### [Questions to answer]
1. From the article on the Bar Association health plan that was dropped, translate this sentence into Spanish: "I have been covered by this plan for the last 12 years, since I became a solo practitioner."
2. Carry on the article about the dropped Bar Association health plan from the point where it ends.
-- Page excerpt follows --
Oxford insurance, which provides health coverage to the [State] Bar Association, has dropped coverage to the 60 members who are in the group. We have all aged, some members have major health issues, probably all of us have some minor ongoing health issues, and apparently are no longer a good risk. I have been covered by this plan for the last 12 years, since I became a solo practitioner. Now, with less than 30 days notice, I am scrambling to find alternate coverage or find an of-counsel relationship to become part of a law firm "group."

What are my options with regard to the [State] Bar Association on whom I have counted for my coverage for so long? Should I ask them to file suit against Oxford (what grounds)? Any suggestions of possible options would be much appreciated.

Thanks for any and all suggestions
."

Thanks, Karen [not his/her real name] for your email; we'll do our best to answer your questions.

You've already answered why this has happened: "the 60 members who are in the group." Add in major (and minor but chronic) claims and an aging population, and what carrier would choose to stay on this risk? The sticking point is that little word "choose:" in most circumstances, the carrier has no such choice.

But this is an Association plan, so there's a loophole:

When you purchase coverage through an Association, rather than on the open market (preferably through a professional, independent agent), you're not a "policyholder," you're a "certificate" holder. There's a world of difference: a policyholder has a direct contractual relationship with the insurer, with specific rights and protections which a certificate holder lacks. Policyholders can (generally) be cancelled only for failing to pay premiums, for fraud or if the carrier goes bankrupt. In the latter case, one generally has recourse to the state's Guaranty Fund.
-- Page excerpt concluded --
-- Raw data follows --
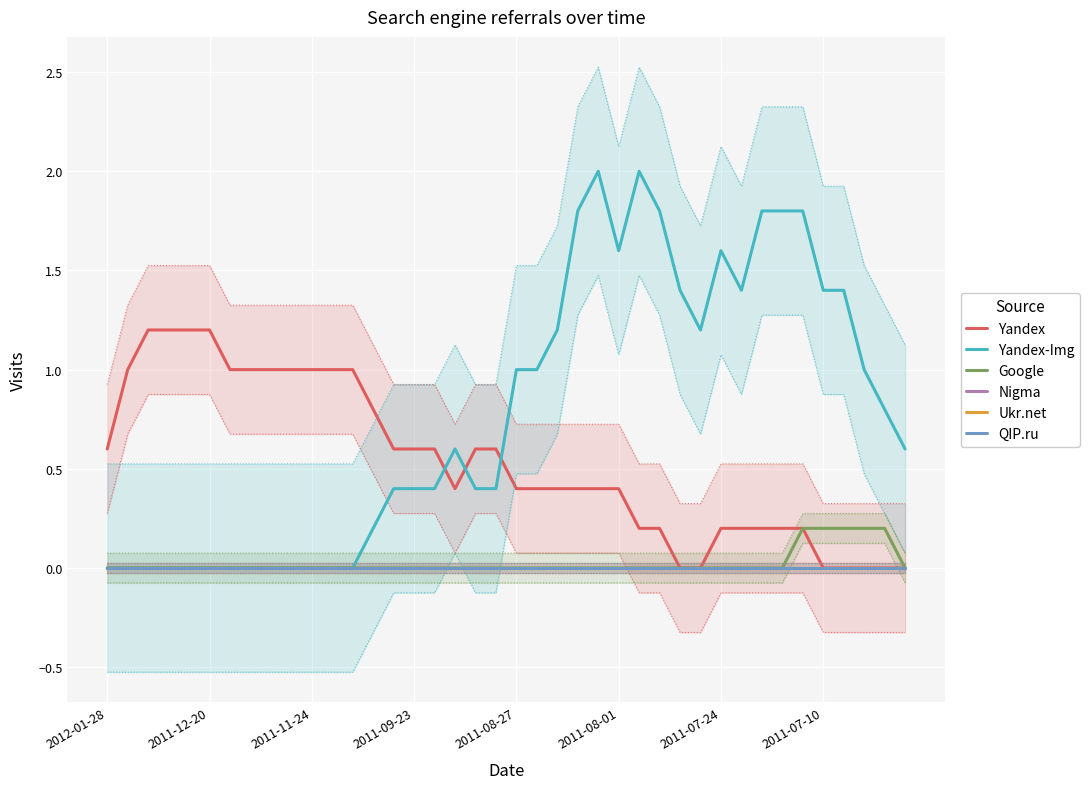

Is the value of Yandex-Img at 24 greater than the value of Google at 2012-01-28?

Yes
-- Raw data concluded --
### [Answers to this exercise]
1. Este plan me ha dado cobertura durante los últimos 12 años, desde que empecé a ejercer por cuenta propia.

2.
A certificate holder, however, has none of these rights. The organization (association) is the policyholder, and the carrier can drop it like a hot potato pretty much any time it wants (with proper notice, of course). If you could prove that the association didn't receive the proper notice (eg the policy says 60 days and they only gave 30), then the association (not you) may have a leg to stand on, but I would be very surprised if that were the case.

I don't know much about [your state's] insurance issues, but I would have to guess that being "of counsel" will have little effect on your ability to glom onto a larger firm's group coverage. After all, you'd still be an independent contractor, and most likely ineligible. Which is not to say that you shouldn't ask, but don't get your hopes up too high. Keep in mind, too, that you'd still be at the mercy of someone else's insurance buying (and shopping) decisions: what if the new group's plans become too expensive, or they don't offer a plan that fits your needs?

All of which to say: buy your own insurance. Consult with a local, professional independent agent, preferably one with at least 5 years of relevant experience. Don't know one? Then ask your relatives, your friends, your colleagues for referrals.

You'll be glad you did.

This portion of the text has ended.